*What to produce:* Present the listing's lines as a numbered list, from the first line through the line containing "România, București, 2026", with both of those lines included and blank lines left out.
━━━ Task material
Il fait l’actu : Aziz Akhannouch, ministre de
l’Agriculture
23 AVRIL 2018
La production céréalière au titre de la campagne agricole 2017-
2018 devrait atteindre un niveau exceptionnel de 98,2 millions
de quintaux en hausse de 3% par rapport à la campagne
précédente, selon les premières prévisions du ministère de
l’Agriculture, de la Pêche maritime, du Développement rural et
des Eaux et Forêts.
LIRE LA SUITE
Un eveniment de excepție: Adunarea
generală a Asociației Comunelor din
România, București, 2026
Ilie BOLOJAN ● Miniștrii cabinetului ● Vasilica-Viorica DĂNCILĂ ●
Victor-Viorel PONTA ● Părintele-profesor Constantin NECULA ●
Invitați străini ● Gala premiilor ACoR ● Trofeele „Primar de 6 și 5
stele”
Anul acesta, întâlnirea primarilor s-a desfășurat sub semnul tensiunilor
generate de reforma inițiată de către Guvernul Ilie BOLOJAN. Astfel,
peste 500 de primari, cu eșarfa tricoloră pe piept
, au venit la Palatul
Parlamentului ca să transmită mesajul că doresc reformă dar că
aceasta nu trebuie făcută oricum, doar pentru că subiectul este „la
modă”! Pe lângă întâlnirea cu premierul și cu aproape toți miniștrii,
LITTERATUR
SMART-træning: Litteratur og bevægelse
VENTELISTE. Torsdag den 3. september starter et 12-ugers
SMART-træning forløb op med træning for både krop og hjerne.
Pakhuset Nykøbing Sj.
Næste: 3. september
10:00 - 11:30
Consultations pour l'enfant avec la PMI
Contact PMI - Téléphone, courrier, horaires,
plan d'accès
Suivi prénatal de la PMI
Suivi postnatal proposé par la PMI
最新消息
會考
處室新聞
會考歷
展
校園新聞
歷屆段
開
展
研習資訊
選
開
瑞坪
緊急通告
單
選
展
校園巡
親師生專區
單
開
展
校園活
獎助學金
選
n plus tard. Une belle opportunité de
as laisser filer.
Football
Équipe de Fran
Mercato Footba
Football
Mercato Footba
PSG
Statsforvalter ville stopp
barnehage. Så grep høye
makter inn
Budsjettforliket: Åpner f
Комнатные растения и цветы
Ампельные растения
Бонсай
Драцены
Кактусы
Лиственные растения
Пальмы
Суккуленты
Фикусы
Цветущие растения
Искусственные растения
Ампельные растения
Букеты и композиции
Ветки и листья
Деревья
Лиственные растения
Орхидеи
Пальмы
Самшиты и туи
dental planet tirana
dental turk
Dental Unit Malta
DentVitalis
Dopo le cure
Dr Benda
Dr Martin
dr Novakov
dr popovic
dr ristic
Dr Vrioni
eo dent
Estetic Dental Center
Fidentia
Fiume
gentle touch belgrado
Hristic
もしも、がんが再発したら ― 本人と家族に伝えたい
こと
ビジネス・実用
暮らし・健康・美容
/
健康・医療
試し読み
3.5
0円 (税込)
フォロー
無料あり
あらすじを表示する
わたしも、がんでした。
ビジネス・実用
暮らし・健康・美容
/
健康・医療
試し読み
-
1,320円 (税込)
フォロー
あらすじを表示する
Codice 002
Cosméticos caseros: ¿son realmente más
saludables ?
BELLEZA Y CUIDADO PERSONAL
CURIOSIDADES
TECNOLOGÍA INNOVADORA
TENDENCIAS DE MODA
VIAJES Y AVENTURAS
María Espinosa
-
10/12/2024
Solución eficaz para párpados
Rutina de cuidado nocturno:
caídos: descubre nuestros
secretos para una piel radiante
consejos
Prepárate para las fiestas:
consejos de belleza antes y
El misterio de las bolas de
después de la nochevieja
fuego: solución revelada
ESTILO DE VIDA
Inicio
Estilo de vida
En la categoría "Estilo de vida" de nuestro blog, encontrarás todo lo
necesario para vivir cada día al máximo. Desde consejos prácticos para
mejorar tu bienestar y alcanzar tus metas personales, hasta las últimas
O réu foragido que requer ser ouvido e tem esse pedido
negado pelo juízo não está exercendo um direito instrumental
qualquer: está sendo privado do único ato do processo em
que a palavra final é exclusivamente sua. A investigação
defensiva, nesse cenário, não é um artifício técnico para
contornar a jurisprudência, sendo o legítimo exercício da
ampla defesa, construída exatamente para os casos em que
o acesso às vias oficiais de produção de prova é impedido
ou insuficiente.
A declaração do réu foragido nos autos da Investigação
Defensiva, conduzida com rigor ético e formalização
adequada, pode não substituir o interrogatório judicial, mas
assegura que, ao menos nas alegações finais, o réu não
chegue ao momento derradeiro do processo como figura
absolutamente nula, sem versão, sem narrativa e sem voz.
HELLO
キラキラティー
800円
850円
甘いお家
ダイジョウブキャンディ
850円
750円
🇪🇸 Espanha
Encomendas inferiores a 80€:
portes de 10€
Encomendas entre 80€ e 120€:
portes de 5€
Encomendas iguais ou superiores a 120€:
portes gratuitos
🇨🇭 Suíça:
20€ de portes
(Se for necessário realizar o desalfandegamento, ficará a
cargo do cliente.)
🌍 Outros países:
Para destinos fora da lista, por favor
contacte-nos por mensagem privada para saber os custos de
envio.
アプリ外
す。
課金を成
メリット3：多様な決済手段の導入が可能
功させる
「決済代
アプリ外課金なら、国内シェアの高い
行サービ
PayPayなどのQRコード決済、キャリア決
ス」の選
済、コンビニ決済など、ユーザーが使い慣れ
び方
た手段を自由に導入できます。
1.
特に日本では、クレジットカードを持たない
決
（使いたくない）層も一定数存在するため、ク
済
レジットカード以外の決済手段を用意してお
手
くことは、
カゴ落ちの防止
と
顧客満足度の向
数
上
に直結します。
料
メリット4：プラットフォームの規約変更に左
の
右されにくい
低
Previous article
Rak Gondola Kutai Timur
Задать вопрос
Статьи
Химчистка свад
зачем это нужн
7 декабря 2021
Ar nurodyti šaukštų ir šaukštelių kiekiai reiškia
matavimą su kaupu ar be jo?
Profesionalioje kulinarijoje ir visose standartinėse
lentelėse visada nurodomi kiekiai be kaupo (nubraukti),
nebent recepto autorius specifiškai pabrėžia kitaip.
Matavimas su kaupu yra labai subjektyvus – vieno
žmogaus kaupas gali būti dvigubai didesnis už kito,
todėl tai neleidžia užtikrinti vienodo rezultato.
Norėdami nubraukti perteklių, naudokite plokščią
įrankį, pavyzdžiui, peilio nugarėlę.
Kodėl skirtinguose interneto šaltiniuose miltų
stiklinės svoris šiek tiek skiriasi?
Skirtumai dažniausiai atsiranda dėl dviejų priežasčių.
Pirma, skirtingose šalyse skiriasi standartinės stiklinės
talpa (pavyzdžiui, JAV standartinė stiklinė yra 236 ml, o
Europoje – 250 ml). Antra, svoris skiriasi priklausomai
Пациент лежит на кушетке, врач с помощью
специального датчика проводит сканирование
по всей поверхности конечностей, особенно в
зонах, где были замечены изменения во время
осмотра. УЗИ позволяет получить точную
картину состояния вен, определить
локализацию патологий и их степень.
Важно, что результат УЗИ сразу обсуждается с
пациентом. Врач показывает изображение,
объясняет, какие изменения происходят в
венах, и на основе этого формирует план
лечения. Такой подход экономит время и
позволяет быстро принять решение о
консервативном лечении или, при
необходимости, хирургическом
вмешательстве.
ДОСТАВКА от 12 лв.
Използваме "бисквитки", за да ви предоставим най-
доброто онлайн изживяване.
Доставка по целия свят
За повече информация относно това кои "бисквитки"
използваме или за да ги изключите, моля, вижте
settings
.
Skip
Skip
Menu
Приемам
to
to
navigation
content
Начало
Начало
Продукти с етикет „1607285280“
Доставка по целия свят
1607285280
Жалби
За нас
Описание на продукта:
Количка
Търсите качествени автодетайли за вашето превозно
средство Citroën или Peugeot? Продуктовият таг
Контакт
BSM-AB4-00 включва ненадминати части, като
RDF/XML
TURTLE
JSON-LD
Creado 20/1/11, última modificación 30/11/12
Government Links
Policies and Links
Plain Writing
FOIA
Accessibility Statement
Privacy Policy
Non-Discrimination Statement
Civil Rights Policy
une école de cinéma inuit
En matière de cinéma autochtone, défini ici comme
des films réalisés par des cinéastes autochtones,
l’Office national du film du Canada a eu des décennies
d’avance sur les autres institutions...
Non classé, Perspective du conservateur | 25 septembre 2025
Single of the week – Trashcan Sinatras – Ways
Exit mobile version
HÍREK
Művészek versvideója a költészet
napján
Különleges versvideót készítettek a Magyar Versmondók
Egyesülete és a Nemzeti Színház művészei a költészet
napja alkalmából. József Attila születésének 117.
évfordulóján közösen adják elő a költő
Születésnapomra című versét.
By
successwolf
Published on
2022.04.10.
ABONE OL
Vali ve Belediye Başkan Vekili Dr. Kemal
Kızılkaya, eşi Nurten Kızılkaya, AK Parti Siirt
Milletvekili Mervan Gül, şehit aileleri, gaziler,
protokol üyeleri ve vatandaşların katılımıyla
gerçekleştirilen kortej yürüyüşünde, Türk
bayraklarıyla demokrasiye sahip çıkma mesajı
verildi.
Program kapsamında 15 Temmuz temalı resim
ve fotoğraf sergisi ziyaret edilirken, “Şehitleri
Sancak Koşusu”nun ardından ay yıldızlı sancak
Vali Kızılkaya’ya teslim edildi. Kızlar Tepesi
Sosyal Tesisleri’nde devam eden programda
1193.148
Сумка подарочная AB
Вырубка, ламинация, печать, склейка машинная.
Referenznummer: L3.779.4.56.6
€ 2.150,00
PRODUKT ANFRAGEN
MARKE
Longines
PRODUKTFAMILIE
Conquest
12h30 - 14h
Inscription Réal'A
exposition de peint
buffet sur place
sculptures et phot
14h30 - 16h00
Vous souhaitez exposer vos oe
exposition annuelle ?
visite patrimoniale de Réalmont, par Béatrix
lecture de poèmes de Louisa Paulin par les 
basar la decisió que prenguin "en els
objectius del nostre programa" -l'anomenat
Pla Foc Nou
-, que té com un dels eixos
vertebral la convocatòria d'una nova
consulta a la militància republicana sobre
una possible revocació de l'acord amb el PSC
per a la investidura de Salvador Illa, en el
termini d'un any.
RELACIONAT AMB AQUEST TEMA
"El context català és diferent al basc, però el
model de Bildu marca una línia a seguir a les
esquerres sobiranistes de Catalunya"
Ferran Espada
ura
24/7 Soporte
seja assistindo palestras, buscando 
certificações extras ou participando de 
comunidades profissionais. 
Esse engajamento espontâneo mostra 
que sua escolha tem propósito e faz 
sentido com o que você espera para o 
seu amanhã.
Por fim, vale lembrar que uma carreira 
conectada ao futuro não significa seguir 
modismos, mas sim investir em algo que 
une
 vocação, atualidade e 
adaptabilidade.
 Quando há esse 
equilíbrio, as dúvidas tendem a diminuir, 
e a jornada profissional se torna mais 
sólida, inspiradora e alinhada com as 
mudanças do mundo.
━━━━━━
*Result for this task:*
1. Il fait l’actu : Aziz Akhannouch, ministre de
2. l’Agriculture
3. 23 AVRIL 2018
4. La production céréalière au titre de la campagne agricole 2017-
5. 2018 devrait atteindre un niveau exceptionnel de 98,2 millions
6. de quintaux en hausse de 3% par rapport à la campagne
7. précédente, selon les premières prévisions du ministère de
8. l’Agriculture, de la Pêche maritime, du Développement rural et
9. des Eaux et Forêts.
10. LIRE LA SUITE
11. Un eveniment de excepție: Adunarea
12. generală a Asociației Comunelor din
13. România, București, 2026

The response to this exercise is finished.